Matthew: Wow – now, it seems a bit like Up with People. In what ways is Youth International different?
Brad: I’d have to say the outdoor adventure; we’re pretty rugged. For example, some of our home stays are in very simple, rural villages. A student might find themselves living with a family in a mud hut in India, or in a thatched roof hut on stilts with a tribal family in the rainforest in Ecuador. And, they have to be ready to put a full pack on their back and hike through the Himalayan or Andes Mountains for several days, and also sleep out in the desert under the stars for multiple nights, just to name a few of the rugged challenges. And, we do not have a show! Though I have to say that we are still often called upon to perform—some of my favorite Youth International memories are spending time with host families in small villages in Nepal or Bolivia and going back and forth sharing songs and dances from each other’s countries. “Now, your turn to do American song,” they would shout! Music truly is a universal language.
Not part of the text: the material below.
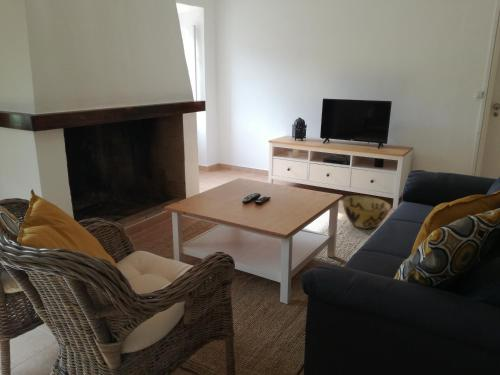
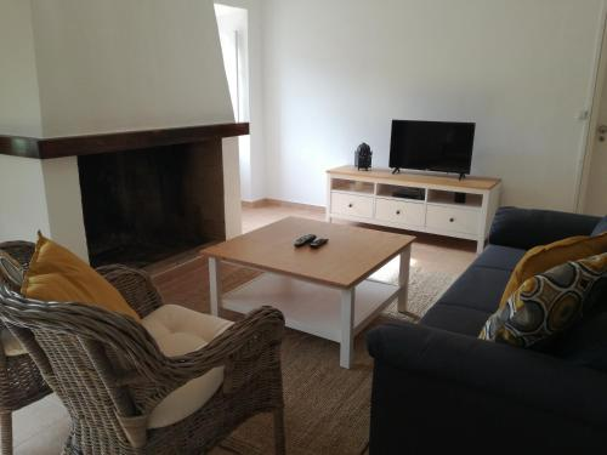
- woven basket [341,195,392,230]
In Youth International, we send out groups of 14 young people with two leaders for three-month semesters, traveling through three different countries. Currently, we operate programs in Asia and South America.
Matthew: What are your takeaways now after almost 22 years with Youth International?
Brad: One of my biggest rewards has been my “collection” of alumni. Hundreds and hundreds have gone through Youth International now, and all the amazing people I’ve met are just staggering. While I’d like to take credit for everything they do, I know I can’t… but I have people who come back to me years later and share how much the program has impacted them: doctors, lawyers, people who have created their own NGOs and companies. One girl started up an organization called “Food Shift” in her community, to salvage would-be wasted food. She often thanks me, and reminds me that Youth International was the inspiration that started her on that path. I feel so privileged and lucky to have played a role in these young peoples’ lives.
Matthew: How do you see your UWP experience now, with respect to your experiences leading Youth International?
Brad: I give credit to UWP for creating my base, my foundation of that social consciousness awakening. There’s a quote from Nelson Mandela’s inauguration speech that I read to our new students at every Youth International orientation:
Our deepest fear is not that we are inadequate.
Our deepest fear is that we are powerful beyond measure
It is our light, not our darkness, that most frightens us.
We ask ourselves “who am I to be brilliant, gorgeous, talented and fabulous?”
Actually, who are you not to be?
Your playing small doesn’t serve the world.
There is nothing enlightened about shrinking so that other people won’t feel insecure around you.
We were born to make manifest the glory that is within us.
It is not just in some of us, it’s in everyone.
And as we let our own light shine, we unconsciously give other people permission to do the same.
As we are liberated from our own fear, our presence automatically liberates others.
Up with People shone its bright light on me, and in many ways set me on the path—and in a sense gave me permission—to go on and create Youth International; to make my dream a reality. And, in doing so, I hope I have “paid it forward” and helped to liberate others to discover their best selves, and the best way for them to serve in this world.